Le vélo a une place très particulière en France. C’est un loisir très pratiqué, le marché est conséquent, il s’est vendu 2,8 millions de vélos en France en 2013, soit davantage que le nombre de voitures (1,8 million). 1,5 milliard d’euros, c’est le chiffre d’affaires du secteur vélo toujours pour 2013, en hausse de 3,1% par rapport à 2012. Une grande majorité des vélos achetés ont pour destination le sport ou le loisir, notamment le VTT mais le marché de la mobilité urbaine serait en progression.

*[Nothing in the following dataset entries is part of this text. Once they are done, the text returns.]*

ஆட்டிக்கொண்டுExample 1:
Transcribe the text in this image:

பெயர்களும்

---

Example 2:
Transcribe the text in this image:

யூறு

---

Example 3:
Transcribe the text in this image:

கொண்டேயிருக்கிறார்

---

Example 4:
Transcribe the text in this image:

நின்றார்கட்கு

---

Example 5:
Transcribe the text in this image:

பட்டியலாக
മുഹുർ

La France n’est pas la Hollande, ni le Danemark, loin s’en faut et si les français aiment passionnément le vélo, il me semble que le Tour de France et la culture du cyclisme qui va avec, domine largement leur vision collective de la bicyclette. Ce n’est en aucun cas un reproche mais une constatation. Tant et si bien que le vélo urbain, le beau vélo, le vélo un peu différent qu’il soit fixie ou autre, est non seulement minoritaire, mais souvent catalogué comme un objet de bobos ou d’excentriques, quand les nouvelles tendances du VTT, elles, sont reléguées à mon sens un peu trop vite dans la case « sport extrême ». Par ailleurs, pour une autre grande majorité d’utilisateurs qui n’adhèrent pas à l’aspect sportif du sujet, le vélo est un moyen de déplacement, pas une culture, encore mois un objet avec lequel on a une « relation » passionnelle.

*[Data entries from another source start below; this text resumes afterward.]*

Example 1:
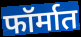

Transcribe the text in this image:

फॉर्मात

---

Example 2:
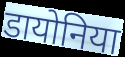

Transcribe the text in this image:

डायोनिया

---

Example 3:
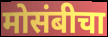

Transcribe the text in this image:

मोसंबीचा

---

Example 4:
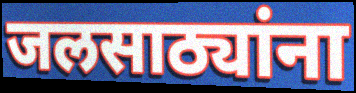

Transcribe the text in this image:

जलसाठ्यांना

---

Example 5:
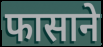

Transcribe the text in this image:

फासाने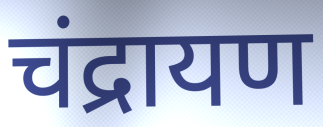
चंद्रायणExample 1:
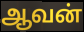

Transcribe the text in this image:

ஆவன்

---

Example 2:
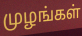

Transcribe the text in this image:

முழங்கள்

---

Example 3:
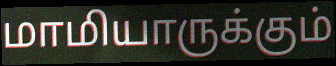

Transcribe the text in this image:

மாமியாருக்கும்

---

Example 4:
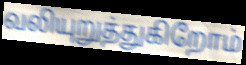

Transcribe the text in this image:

வலியுறுத்துகிறோம்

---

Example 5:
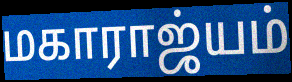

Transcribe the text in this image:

மகாராஜ்யம்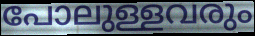
പോലുള്ളവരും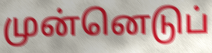
முன்னெடுப்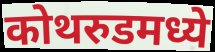
कोथरुडमध्येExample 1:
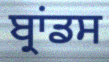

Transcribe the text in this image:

ਬ੍ਰਾਂਡਸ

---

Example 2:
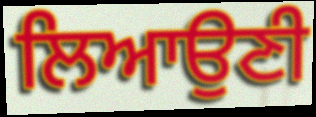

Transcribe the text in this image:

Il y a pourtant de multiples façons de d’appréhender et d’aimer le vélo et les signes démontrant cette forme d’adhésion existent bel et bien. En mars dernier, j’avais parlé ici-même de ces nouveaux lieux hybrides à la faveur d’un sujet publié par Libération, et que la journalistes avait nommé les « bicycletteries ». Des sortes de nouveaux types de magasin de vélo, lieu de convivialité et d’art de vivre, à mi chemin entre le café et le shop « classique », avec un positionnement moins terre à terre qu’un lieu de vente traditionnel, donc davantage axé sur le style et cette « autre » culture du vélo.

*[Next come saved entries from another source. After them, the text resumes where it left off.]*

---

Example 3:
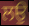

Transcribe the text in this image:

ਲਉ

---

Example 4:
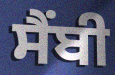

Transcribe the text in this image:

ਸੈਂਬੀ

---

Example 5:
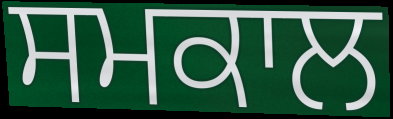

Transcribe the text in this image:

ਸਮਕਾਲ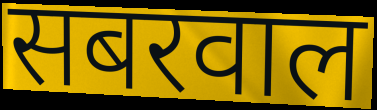
सबरवाल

Si nous remettons ça sur le tapis aujourd’hui c’est en raison de cette toute nouvelle vidéo réalisée pour la marque Levi’s. Elle montre un vélo/objet pas systématiquement différent d’ailleurs mais une relation et une utilisation très liée aux mouvances urbaines, à la culture street, ainsi qu’à la mode. Elle montre un vélo qui n’est ni un « simple » moyen de transport, ni un objet sportif. Levi’s n’est pas la seule marque à s’y intéresser mais sa seule présence et sa ligne de vêtements dédiés suffit à donner du poids. Rien ne nous interdit de cultiver ici aussi cette vision du vélo.